A Santiago del Cile, nel maggio del 2009, era morto infatti Mauricio Morales, dilaniato dall´esplosione di un estintore imbottito di polvere nera con cui si preparava ad attaccare una caserma della Gendarmeria. E nel nome di Mauricio Morales, il Fai (Federazione Anarchica Informale) aveva colpito alla Bocconi di Milano e al Cie (Centro di identificazione ed espulsione) di Gradisca di Isonzo (dicembre 2009). Non diverso il discorso per la Svizzera. È in Svizzera, infatti, che sono oggi detenuti Silvia Guerini, Costantino Ragusa e Luca Bernasconi (italiani i primi due, svizzero ticinese il terzo), arrestati il 15 aprile scorso con l´accusa di essere in procinto di colpire una sede svizzera dell´Ibm. Tutti e tre, per altro, evocati nel recente sciopero della fame («in segno di solidarietà») di un altro celebre anarco-insurrezionalista svizzero detenuto dal 1991, Marco Camenisch, arrestato in Italia dopo un conflitto a fuoco con la polizia.

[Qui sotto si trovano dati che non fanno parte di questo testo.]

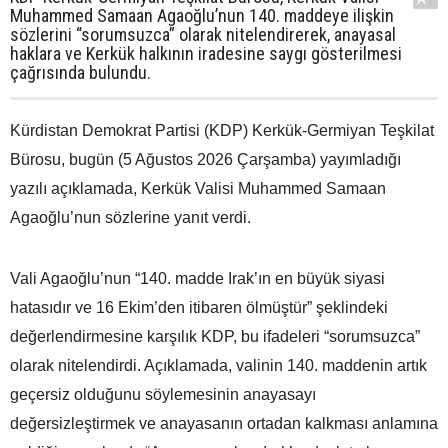
Muhammed Samaan Agaoğlu’nun 140. maddeye ilişkin
sözlerini “sorumsuzca” olarak nitelendirerek, anayasal
haklara ve Kerkük halkının iradesine saygı gösterilmesi
çağrısında bulundu.
Kürdistan Demokrat Partisi (KDP) Kerkük-Germiyan Teşkilat
Bürosu, bugün (5 Ağustos 2026 Çarşamba) yayımladığı
yazılı açıklamada, Kerkük Valisi Muhammed Samaan
Agaoğlu’nun sözlerine yanıt verdi.
Vali Agaoğlu’nun “140. madde Irak’ın en büyük siyasi
hatasıdır ve 16 Ekim’den itibaren ölmüştür” şeklindeki
değerlendirmesine karşılık KDP, bu ifadeleri “sorumsuzca”
olarak nitelendirdi. Açıklamada, valinin 140. maddenin artık
geçersiz olduğunu söylemesinin anayasayı
değersizleştirmek ve anayasanın ortadan kalkması anlamına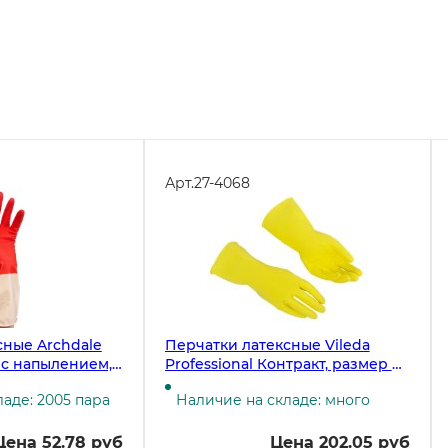
Арт.
27-4068
сные Archdale
Перчатки латексные Vileda
 с напылением,
Professional Контракт, размер М,
о-белые
жёлтые ЧЗ
аде: 2005 пара
Наличие на складе: много
Цена 52.78 руб
Цена 202.05 руб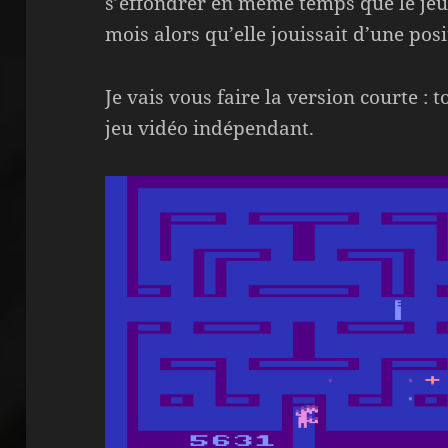
s’effondrer en même temps que le je
mois alors qu’elle jouissait d’une pos
Je vais vous faire la version courte : to
jeu vidéo indépendant.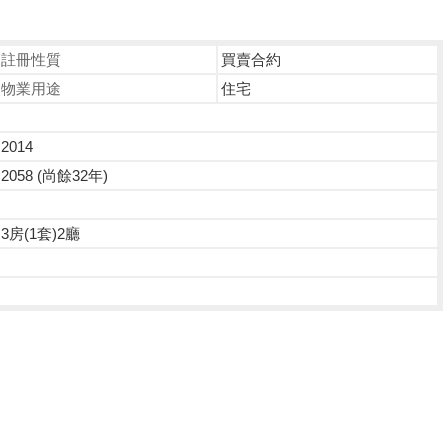
註冊性質
買賣合約
物業用途
住宅
2014
2058 (尚餘32年)
3房(1套)2廳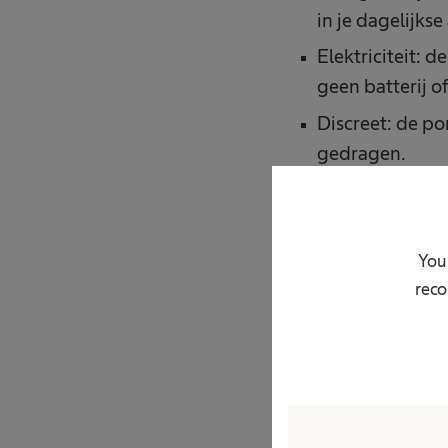
in je dagelijkse 
Elektriciteit: 
geen batterij o
Discreet: de po
gedragen.
Geluid: de ela
Afmeting/ gro
infusie.
Your
reco
Terug naar boven
Wanneer worden
Het toedienen 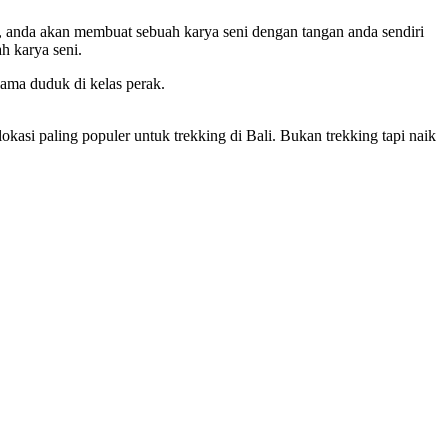
ak, anda akan membuat sebuah karya seni dengan tangan anda sendiri
h karya seni.
lama duduk di kelas perak.
asi paling populer untuk trekking di Bali. Bukan trekking tapi naik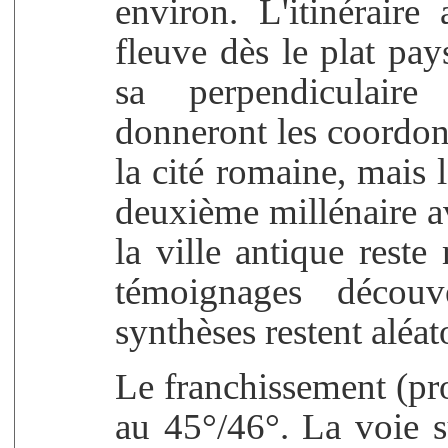
environ. L'itinérair
fleuve dès le plat pays
sa perpendiculaire
donneront les coordo
la cité romaine, mais l
deuxième millénaire av
la ville antique rest
témoignages découv
synthèses restent aléat
Le franchissement (pr
au 45°/46°. La voie 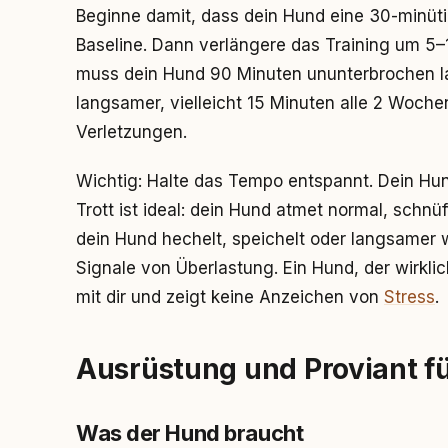
Beginne damit, dass dein Hund eine 30-minütig
Baseline. Dann verlängere das Training um 
muss dein Hund 90 Minuten ununterbrochen la
langsamer, vielleicht 15 Minuten alle 2 Woche
Verletzungen.
Wichtig: Halte das Tempo entspannt. Dein Hund 
Trott ist ideal: dein Hund atmet normal, schn
dein Hund hechelt, speichelt oder langsamer 
Signale von Überlastung. Ein Hund, der wirklich
mit dir und zeigt keine Anzeichen von
Stress
.
Ausrüstung und Proviant 
Was der Hund braucht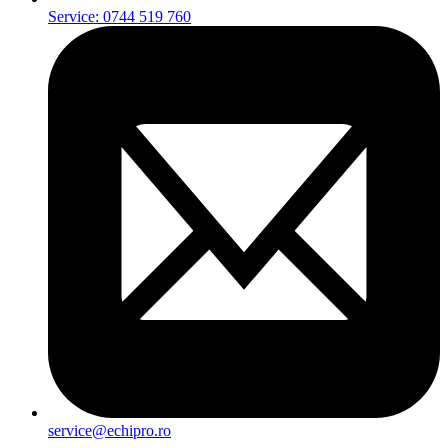
Service: 0744 519 760
service@echipro.ro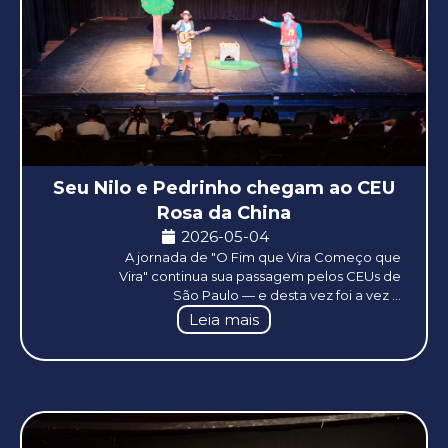
Seu Nilo e Pedrinho chegam ao CEU
Rosa da China
2026-05-04
A jornada de "O Fim que Vira Começo que
Vira" continua sua passagem pelos CEUs de
São Paulo — e desta vez foi a vez ...
Leia mais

Anarco-insurrezionalisti del Fai (Federazione Anarchica Informale), dunque. Una sigla che dice tutto e il suo contrario. «Un contenitore senza veri padroni», un «brand usato in franchising», come è stato più volte ripetuto in questi anni dalla nostra Antiterrorismo ogni qual volta questa firma ha fatto capolino dietro un botto che arriva dal nulla. Nell´ottobre del 2003 alla questura di Roma (il plico viene disinnescato), al ridosso del Natale di quello stesso anno a Bologna (l´obiettivo, questa volta, è l´abitazione dell´allora presidente della Commissione Europea Romano Prodi), nel marzo del 2005, a Genova e Milano (gli attentatori cercano il sangue nelle caserme dei carabinieri e in un deposito della Guardia di Finanza) e, appunto, nel dicembre 2009 a Milano e Gradisca di Isonzo. Un «brand» in cui nel nostro Paese - a stare alle stime del Dipartimento della Pubblica sicurezza - non si riconoscerebbe più di una qualche decina di militanti. «Slegato da un contesto politico nazionale». Ma che tuttavia, come una maledizione, si affaccia ogni qual volta la temperatura politica del Paese si alza (l´attacco alla Bocconi seguì di pochi giorni l´aggressione a Silvio Berlusconi in piazza Duomo). Finendo così per avere, se non altro oggettivamente e statisticamente, anche il cattivo odore della provocazione.